### Given text

While this does seem like a good idea to have, this API can be misused. And, most systems can already manage their resources very efficiently.

This feedback isn't specific enough to comment on. Can you clarify?

This feedback isn't specific enough to comment on. Can you clarify?

In very poorly designed multithreaded applications, this could cause problems when thread A is expecting a value from thread B and can't get it because thread B is being resource limited. As this is very machine-specific and testing for this would be pretty hard, I think this might be an issue in extremely remote cases. Anyways, I absolutely don't think this alone should be a valid reason to scrap this whole API idea, I just think it's worthwhile to mention.

@mangod9 - Can you comment why you moved this issue to the System.Threading.Channels area? While this API proposal is related to Channels, it isn't specific to Channels. From the description above, it is also related to:

Pipelines
Streams
HttpClient

Basically any resource that could be "limited".

So putting it in the System.Threading.Channels area doesn't seem appropriate to me. I assume if this gets implemented as proposed, this will create a whole new "area".

Moved back to threading. We discussed this with @stephentoub and it's generic enough.

sure, seems reasonable.

Do you expect that e.g. HttpClient will depend on these interfaces?

From the description so far, this looks like one of those abstractions that meets with the rest of the stack in the app model specific libraries. It is why I have put it into Extensions initially.

It's not extensions. We discussed HttpClient, Sockets, Pipelines and Channels. The intent is to design it so that it can be used that low in the stack.

Ok, it sounds like the design needs a lot more work and it will be a lot more complex than what's here so far. A doc in http://github.com/dotnet/designs may be a better place to iterate on it.

We've been iterating for months 😄 with various teams. @JunTaoLuo can you put the design notes on dotnet/designs?

I've added a PR to dotnet/designs: https://github.com/dotnet/designs/pull/215. I took what I had in https://github.com/aspnet/specs/tree/main/design-notes/ratelimit and formatted it according to the template in the repo but I'll probably spend some more time adding more details and polishing some sections throughout the day. It's ready for a first look though.

A few notes on our discussions on 5/21, I'll update the proposal document and the API and samples shortly:

Naming of Resource
- This was thought to be too general, consider something like ResourceLease or ResourcePermits
The API with bool on ResourceLease/ResoucePermits is considered more consistent and easy to use
Namespace and assembly
- We want to place this in the System. namespace since we think other System. components may adopt these APIs, and these APIs may therefore eventually move into the shared framework. Currently the consideration is System.Theading.ResourceLimits but we are open to suggestions on where to put these APIs. We were hesitant to adopt a namespace like System.ResourceLimits since we are not sure these APIs warrant creating a new second level area.

### Data records

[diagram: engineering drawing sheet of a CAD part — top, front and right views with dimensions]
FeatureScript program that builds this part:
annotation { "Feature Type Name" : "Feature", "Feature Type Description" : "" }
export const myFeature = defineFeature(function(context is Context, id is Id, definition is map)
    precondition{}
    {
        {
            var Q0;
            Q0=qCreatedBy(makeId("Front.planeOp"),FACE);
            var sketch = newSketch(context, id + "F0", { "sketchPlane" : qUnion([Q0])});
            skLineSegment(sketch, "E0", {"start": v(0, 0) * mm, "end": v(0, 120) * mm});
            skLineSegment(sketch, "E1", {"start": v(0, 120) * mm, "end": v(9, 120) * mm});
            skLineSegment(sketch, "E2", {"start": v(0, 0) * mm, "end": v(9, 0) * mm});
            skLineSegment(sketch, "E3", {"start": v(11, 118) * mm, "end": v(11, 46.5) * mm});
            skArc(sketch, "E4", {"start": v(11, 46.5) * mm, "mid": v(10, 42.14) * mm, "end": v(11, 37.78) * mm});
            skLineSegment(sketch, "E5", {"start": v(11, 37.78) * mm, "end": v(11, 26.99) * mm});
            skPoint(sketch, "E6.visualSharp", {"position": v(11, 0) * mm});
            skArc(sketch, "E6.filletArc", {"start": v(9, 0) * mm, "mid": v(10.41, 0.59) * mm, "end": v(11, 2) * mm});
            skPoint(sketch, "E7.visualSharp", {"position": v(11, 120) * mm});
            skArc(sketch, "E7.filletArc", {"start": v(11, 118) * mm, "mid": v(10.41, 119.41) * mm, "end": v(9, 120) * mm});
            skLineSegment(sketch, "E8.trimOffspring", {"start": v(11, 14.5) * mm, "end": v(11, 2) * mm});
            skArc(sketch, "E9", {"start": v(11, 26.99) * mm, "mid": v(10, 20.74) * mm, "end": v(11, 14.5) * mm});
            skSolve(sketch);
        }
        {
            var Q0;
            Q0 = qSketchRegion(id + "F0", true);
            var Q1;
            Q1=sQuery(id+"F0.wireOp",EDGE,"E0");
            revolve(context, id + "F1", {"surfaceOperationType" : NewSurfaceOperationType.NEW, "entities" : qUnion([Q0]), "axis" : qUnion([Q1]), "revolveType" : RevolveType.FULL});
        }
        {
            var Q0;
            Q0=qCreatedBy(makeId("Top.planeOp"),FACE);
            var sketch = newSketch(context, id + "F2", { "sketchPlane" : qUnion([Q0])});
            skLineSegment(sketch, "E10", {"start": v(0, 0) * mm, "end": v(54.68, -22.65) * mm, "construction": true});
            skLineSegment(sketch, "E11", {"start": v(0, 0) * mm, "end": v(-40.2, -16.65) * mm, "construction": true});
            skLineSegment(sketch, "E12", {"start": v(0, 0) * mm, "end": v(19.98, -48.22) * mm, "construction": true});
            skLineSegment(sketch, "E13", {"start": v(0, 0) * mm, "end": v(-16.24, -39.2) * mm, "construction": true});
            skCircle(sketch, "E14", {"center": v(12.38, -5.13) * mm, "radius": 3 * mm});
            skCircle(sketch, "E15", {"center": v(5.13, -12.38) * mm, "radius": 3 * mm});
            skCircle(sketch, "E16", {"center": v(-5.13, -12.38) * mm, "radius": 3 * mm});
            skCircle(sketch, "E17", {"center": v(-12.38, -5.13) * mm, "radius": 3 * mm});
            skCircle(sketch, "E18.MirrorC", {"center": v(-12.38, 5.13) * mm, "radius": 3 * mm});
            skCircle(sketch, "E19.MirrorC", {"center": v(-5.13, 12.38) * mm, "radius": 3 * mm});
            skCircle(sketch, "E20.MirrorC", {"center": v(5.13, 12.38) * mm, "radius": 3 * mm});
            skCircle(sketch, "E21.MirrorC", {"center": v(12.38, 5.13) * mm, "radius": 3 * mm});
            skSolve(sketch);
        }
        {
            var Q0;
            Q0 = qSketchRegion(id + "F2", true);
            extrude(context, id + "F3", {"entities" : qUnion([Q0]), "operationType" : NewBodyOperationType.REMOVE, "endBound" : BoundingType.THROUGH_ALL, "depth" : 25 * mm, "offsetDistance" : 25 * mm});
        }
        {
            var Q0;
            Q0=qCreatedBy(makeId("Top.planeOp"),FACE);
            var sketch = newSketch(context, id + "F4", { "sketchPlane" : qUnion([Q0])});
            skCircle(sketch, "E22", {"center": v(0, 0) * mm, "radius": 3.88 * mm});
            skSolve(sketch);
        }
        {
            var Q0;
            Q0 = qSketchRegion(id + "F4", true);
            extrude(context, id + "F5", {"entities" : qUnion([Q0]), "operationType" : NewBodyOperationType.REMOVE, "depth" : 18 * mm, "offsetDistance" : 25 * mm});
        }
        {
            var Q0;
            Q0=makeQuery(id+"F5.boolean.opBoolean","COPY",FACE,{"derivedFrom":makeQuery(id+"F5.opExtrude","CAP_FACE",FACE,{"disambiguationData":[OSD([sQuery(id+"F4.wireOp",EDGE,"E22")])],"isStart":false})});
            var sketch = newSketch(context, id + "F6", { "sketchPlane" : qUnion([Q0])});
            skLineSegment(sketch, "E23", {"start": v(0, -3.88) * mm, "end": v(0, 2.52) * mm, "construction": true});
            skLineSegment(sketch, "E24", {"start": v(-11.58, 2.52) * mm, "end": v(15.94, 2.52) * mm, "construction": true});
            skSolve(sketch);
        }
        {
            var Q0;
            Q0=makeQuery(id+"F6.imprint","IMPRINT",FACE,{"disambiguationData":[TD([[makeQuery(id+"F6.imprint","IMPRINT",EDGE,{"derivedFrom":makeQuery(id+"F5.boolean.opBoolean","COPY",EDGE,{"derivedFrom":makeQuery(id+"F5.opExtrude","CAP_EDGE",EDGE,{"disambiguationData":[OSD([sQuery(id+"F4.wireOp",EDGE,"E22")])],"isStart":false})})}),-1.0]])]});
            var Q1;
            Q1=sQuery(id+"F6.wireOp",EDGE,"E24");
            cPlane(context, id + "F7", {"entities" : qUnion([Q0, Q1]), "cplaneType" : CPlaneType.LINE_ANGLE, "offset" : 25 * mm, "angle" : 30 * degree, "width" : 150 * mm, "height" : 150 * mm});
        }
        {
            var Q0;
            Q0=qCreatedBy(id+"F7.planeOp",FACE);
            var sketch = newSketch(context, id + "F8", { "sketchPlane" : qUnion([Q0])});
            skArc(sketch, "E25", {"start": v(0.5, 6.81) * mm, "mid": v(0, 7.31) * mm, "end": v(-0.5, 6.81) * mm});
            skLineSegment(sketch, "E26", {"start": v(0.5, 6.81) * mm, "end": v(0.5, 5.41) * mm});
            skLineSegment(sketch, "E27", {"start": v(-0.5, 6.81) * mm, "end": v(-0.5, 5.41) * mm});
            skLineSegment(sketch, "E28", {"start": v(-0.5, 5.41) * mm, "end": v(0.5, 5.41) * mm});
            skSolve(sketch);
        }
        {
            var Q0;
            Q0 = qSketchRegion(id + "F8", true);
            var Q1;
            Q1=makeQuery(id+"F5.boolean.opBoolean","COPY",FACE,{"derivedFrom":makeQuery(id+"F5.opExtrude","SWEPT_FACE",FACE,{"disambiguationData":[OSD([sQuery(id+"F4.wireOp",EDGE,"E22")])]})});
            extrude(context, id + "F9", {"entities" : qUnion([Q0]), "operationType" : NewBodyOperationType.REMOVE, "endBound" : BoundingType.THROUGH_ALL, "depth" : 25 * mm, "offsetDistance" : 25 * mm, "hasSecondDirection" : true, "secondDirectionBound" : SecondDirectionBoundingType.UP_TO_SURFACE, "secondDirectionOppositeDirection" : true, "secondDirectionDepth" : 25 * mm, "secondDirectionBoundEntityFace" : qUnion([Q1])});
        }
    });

### Problem description
Decide whether each statement below agrees with the rate limiting API discussion, and answer yes or no for each, quoting the words from the discussion that decide it. 1. The issue was eventually returned to the threading area. 2. A pull request with the design notes was opened in dotnet/designs. 3. The name "Resource" was judged to be too specific.

### Correct result
1. Yes: "Moved back to threading."
2. Yes: "I've added a PR to dotnet/designs"
3. No: "This was thought to be too general"